Admin key is also only available on Confluence's premium plan.

What does the lock icon mean?

You can find the padlock icon that represents a page's restrictions at the top of the page. Primarily, it opens the Restrictions window, but how it displays can also give you a quick clue to who can view the page.

The lock icon does not offer any information about who can edit the page, only who can view the page.

The icon for unrestricted permissions

Anyone in the space can view this page.

The icon for inherited restrictions

This page is set so anyone can view it, but it is inheriting view restrictions from one of its parent pages. Only people who have view access on the restricting parent page can view this page.
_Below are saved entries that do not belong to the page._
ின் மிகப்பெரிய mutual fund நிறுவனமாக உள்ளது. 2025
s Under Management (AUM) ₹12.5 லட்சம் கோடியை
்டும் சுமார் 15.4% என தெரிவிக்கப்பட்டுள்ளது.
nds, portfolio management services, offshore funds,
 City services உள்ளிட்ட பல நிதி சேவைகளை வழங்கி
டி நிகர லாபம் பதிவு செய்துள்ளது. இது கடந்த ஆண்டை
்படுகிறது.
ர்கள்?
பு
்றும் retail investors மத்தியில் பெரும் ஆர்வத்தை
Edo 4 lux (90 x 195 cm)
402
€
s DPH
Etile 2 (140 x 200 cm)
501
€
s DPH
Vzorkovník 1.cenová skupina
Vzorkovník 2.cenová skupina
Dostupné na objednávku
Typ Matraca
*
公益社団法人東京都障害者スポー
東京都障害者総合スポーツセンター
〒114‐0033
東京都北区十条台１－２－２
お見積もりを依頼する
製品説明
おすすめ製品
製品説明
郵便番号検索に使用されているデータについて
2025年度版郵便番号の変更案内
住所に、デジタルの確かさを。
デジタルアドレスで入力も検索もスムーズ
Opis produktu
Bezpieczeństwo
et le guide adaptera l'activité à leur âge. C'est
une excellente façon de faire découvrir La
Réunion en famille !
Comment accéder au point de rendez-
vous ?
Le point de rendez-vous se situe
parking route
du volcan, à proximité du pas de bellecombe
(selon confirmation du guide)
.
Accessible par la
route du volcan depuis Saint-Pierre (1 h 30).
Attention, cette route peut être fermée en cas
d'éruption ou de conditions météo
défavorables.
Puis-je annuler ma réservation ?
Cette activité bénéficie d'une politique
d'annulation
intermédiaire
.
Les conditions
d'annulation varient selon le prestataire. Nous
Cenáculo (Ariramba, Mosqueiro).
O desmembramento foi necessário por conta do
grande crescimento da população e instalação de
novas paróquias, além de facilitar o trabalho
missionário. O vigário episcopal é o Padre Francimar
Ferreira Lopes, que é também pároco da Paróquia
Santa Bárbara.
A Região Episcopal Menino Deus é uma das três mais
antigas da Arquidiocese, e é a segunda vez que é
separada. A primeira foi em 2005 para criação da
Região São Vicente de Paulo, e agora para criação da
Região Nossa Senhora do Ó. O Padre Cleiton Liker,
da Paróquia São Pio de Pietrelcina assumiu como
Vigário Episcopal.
The icon for a restricted page

Only specific people can view this page.

How restricted are restrictions?

If your page has view restrictions, it won't display for anyone who doesn't have permission to view it, neither in the page tree, nor any macros. Unless someone else has specifically been given a link to your page, they won't know it exists.

Exceptions:

  • If someone has shared a link to a restricted page, or provided a link to it on another page that can be viewed, the link will have the title of the page as part of the URL. However, they won't be able to tell anything else about the page, including who created it, who has permissions, or when it was updated. 

  • Space admins can view and change the restrictions on any content within their space.

  • Site admins can view and change the restrictions on any content within their site.

Request and grant permissions

Request permission

If you try to view or edit a page that you don't have permission, you'll see a modal that lets you request that permission. After you request access, you'll get a notification when you've been granted permission. 

Grant permission

If someone asks permission to view or edit a restricted page, we'll email whoever is in the best position to grant permission. Our first choice is the page creator. If the page creator is unable to grant permission (if their account is deactivated or if their page access has been revoked), then we’ll send the email to the last person who updated the page. If no page creators or editors are able to grant permission, then we’ll send the email to a space admin.

If you receive an access request, you can choose to grant it, deny it, or ignore the email. That person may ask again, but we don't require a response from you if you don't wish to give one.